LAUSR

Abstract Mudstone strata are important components of extensional basins and play an important role in both hydrocarbon migration and preservation. However, studies on the architecture and evolution of faults across mudstone strata have not been conducted because of the influence of traditional views on mudstone sealing. Based on the core samples of the fault zone, we studied the architecture and evolution of growth faults across the mudstone strata using core sample scanning, petrology microscopes, and X-ray diffraction. During the plasticity–semi-plasticity, semi-consolidated, and consolidation stages, soft-sediment deformation structures (fossil body distortion, dike deformation, rearrangement of ooids), fracture and breccia successively formed. In the hanging wall damage zone and the fault core, fractures with a set of similar strikes are filled with calcites or dolomites, and they are then filled with clays or sands in the footwall damage zone with two groups of different strikes. In the fault core and the damage zone, breccias have different spatial distribution, mineral composition, and relative clay mineral content because of different causes.
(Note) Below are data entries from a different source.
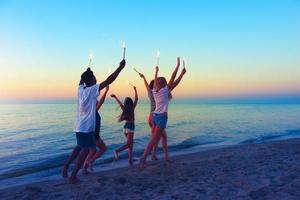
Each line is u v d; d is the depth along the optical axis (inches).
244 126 888.9
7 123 1122.7
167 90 246.1
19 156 440.8
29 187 209.6
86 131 199.8
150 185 204.2
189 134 687.7
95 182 215.6
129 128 284.4
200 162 280.5
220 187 192.7
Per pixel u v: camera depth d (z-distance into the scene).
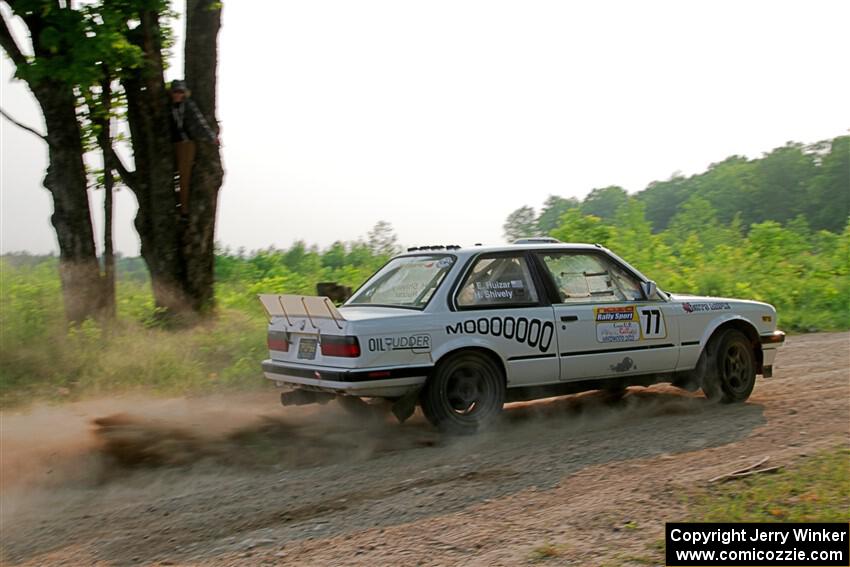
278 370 8.19
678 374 9.07
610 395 9.85
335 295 12.22
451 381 7.84
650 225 26.58
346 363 7.48
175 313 13.55
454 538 5.38
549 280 8.45
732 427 8.05
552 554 5.03
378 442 7.90
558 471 6.72
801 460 6.70
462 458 7.23
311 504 6.19
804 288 20.12
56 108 12.64
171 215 13.64
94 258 13.04
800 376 11.00
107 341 11.81
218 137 14.11
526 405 9.44
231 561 5.21
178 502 6.38
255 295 16.38
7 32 12.48
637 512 5.68
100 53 11.84
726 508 5.62
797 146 45.41
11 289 13.91
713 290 20.42
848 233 24.94
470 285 8.06
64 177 12.80
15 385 10.48
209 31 13.88
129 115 13.59
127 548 5.52
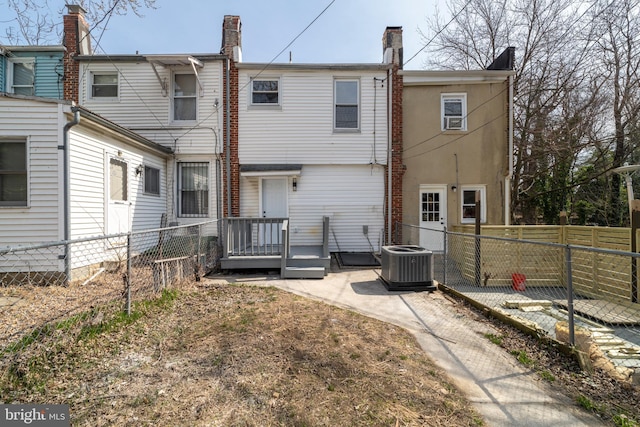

The number of breccia belts, which formed in the late stage, in the hanging wall damage zone is considerably less than that in the footwall damage zone primarily because of the uplift of salt gypsum in the footwall of the fault. As the displacement of growth faults gradually increases, the fault width rapidly increases in the early-middle stages, and it shrinks in the late stage, which may be that the activity intensity of the contemporaneous fault decreases rapidly after the Ed. The growth fault architecture that directly affects the permeability of mudstone strata emphasizes the need to re-evaluate fluid migration and sealing along faults in extensional basins.